Defesa de Dissertação de Mestrado Acadêmico
Aluno(a): Carlos Eduardo Antônio Ferreira
Orientador(a): Joel Luis Carbonera
Título: Investigating an in-context learning approach for SPARQL query generation
Linha de Pesquisa: Aprendizado de Máquina, Representação de Conhecimento e Raciocínio
Data: 10/12/2025
Hora: 13:30
Local: Esta banca ocorrerá de forma remota. Acesso público disponibilizado pelo link https://mconf.ufrgs.br/webconf/00179534.
Banca Examinadora:
-Dennis Giovani Balreira (UFRGS)
-Luan Fonseca Garcia (PUCRS)
-Sandro Rama Fiorini (IBM Research)
Presidente da Banca: Joel Luis Carbonera
Resumo: Large Language Models (LLMs) have demonstrated strong performance across a wide range of natural language processing tasks. Among adaptation strategies, fine-tuning is effective but computationally expensive, while in-context learning (ICL) offers a cheaper and more flexible alternative, particularly appealing for enterprise settings where fine-tuning is often impractical.
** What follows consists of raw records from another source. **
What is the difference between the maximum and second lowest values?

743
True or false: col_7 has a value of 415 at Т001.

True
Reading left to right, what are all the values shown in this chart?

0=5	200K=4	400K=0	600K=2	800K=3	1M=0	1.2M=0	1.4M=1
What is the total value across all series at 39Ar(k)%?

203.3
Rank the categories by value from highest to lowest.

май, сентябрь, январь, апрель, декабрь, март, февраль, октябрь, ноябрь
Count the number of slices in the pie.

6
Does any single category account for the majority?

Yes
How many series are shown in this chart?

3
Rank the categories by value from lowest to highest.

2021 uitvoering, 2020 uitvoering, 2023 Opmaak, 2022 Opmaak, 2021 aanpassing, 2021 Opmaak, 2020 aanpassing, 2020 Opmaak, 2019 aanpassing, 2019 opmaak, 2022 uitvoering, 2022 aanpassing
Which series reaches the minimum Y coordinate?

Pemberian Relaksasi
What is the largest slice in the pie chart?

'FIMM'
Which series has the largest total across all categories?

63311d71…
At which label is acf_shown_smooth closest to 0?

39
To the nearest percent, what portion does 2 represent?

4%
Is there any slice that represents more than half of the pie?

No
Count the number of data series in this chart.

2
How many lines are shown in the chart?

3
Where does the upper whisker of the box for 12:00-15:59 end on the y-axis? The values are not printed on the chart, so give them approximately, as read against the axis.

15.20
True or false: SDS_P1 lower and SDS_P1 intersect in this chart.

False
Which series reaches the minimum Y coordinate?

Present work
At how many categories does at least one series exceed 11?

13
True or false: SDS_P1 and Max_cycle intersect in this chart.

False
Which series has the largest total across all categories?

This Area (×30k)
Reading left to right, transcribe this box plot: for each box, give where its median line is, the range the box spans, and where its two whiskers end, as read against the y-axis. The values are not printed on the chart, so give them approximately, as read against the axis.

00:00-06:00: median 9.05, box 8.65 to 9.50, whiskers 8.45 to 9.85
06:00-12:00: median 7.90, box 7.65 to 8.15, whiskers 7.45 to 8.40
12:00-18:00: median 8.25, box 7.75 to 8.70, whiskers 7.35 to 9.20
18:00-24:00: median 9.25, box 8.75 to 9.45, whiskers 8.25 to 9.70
Knowledge Graph Question Answering (KGQA) aims to generate factual answers to natural language (NL) questions by querying structured data in knowledge graphs (KGs). A central challenge is translating NL questions into accurate SPARQL queries for a given KG, a task referred to as text-to-SPARQL. Despite the growing interest in ICL, its effectiveness for SPARQL query generation remains underexplored. This study investigates the viability of using ICL with an instruction-tuned LLM approach for text-to-SPARQL, focusing on how different prompt example selection strategi es impact performance. We conducted experiments using the LC-QuAD 1.0 benchmark and a 70-billion-parameter LLM. We analyze results by running the generated queries, comparing answers using the Mean F1-score and BLEU metrics, and investigating the causes of errors. Additionally, we introduce RSE (Restricted Structural Equivalence), a metric designed to assess the equivalence of SPARQL queries under a set of structural and semantic criteria. Our results show that even a few prompt examples significantly improve performance, but gains saturate beyond 10 examples. Similarity-based example selection outperformed diversity-based selection, while providing gold-standard URIs yielded the most substantial improvements. These findings highlight entity disambiguation as the main challenge for LLM-based SPARQL generation and reinforce the importance of example relevance over quantity.
Palavras-Chave: Knowledge Graph Question Answering Large Language Models SPARQL Generation In-context Learning.